__WORK INSTRUCTIONS__: Please copy out the lines in the entries that contain "String".

__SUPPLIED MATERIAL__:

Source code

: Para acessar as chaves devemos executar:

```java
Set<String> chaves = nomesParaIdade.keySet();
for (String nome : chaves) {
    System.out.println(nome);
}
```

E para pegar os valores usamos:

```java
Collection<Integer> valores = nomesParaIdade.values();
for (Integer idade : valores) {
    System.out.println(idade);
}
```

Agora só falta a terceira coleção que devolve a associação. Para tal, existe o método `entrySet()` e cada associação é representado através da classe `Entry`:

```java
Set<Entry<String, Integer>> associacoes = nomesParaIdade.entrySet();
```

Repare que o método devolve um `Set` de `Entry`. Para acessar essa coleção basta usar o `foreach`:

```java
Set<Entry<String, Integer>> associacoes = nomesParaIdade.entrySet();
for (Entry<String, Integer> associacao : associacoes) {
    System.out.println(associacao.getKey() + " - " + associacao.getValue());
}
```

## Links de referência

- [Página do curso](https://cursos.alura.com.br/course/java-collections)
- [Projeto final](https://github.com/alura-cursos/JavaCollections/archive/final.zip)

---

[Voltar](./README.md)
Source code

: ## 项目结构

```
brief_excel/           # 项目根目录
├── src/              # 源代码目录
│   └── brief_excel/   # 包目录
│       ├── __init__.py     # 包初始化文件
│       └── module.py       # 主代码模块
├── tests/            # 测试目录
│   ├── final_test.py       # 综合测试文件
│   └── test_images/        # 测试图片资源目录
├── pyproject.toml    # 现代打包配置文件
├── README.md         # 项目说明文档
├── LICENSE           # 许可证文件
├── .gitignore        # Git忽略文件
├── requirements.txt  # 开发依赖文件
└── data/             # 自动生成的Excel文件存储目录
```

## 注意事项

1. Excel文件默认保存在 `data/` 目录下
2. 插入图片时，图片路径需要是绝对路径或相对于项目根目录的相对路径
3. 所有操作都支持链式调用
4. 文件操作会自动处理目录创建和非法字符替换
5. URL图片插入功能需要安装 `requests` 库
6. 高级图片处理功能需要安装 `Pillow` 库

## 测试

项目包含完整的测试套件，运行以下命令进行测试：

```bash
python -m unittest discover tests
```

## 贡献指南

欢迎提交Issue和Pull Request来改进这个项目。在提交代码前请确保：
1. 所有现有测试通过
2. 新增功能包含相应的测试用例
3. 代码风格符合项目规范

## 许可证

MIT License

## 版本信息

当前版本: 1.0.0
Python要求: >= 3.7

__SOLVED PROBLEM__:
Set<String> chaves = nomesParaIdade.keySet();
for (String nome : chaves) {
Set<Entry<String, Integer>> associacoes = nomesParaIdade.entrySet();
Set<Entry<String, Integer>> associacoes = nomesParaIdade.entrySet();
for (Entry<String, Integer> associacao : associacoes) {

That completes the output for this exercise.